75 ↗(On Diff #150360)

Same.

This revision now requires changes to proceed.Jun 22 2018, 1:10 PM
john.brawn added inline comments.Jun 25 2018, 7:26 AM
lib/Analysis/PhiValues.cpp
45 ↗(On Diff #150360)

Why not using Danny's implementation of Tarjan's algorithm?
processPhi() would be findSCC()

The two are doing two different things:

  • findSCC partitions the phi graph into a set of subgraphs where each subgraph is an SCC (each node has an edge to every other node)
  • processPhi (implicitly) partitions the phi graph into a set of subgraphs where the underlying values reachable in a subgraph is the same

Taking the long_phi_chain.ll test as an example, findSCC gives us the components:

  1. { phi1, phi2 }
  2. { phi3, phi4, phi5 }
  3. { phi6, phi7 }
  4. { phi8, phi9, phi10 }
  5. { phi11, phi12, phi13 }
  6. { phi14 }
  7. { phi15 }

which then form an SCC graph 7 -> 6 -> 5 -> 4 -> 3 -> 2 -> 1.

processPhi however needs to find that all of these phis have the same set of underlying values, and I don't see a way to do this other than looking through the SCC graph in a way very similar to how processPhi looks through the phi graph (though the SCC graph will be simpler than the phi graph).

It may be possible though to do something similar to findSCC in order to explicitly construct a 'set of phis that have the same underlying values' partitioning, i.e. numbering nodes and building up stack then stacked nodes with the same number are in the same set, but I don't know if it will be simpler/faster than what I have here.

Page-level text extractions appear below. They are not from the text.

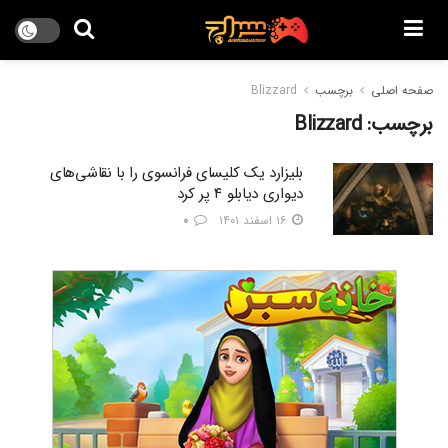
صفحه اصلی
برچسب
Blizzard
برچسب:
Blizzard
بلیزارد یک کلیسای فرانسوی را با نقاشی‌های
دیواری دیابلو ۴ پر کرد
۱۶ اسفند ۱۴۰۱
۰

I'll give it a try though.

john.brawn added inline comments.Jun 25 2018, 10:33 AM
lib/Analysis/PhiValues.cpp
45 ↗(On Diff #150360)

It may be possible though to do something similar to findSCC in order to explicitly construct a 'set of phis that have the same underlying values' partitioning, i.e. numbering nodes and building up stack then stacked nodes with the same number are in the same set, but I don't know if it will be simpler/faster than what I have here. I'll give it a try though.

Because Tarjan's algorithm completes SSCs in bottom-up order, and the SCC graph is guaranteed to have no cycles, this turns out to be fairly straighforward. I'll rework this to do that.

john.brawn edited the summary of this revision. (Show Details)
john.brawn set the repository for this revision to rL LLVM.

Use Tarjan's algorithm in processPhi.

sebpop accepted this revision.Jun 28 2018, 5:17 AM

Looks good to me. Thanks.

This revision is now accepted and ready to land.Jun 28 2018, 5:17 AM
This revision was automatically updated to reflect the committed changes.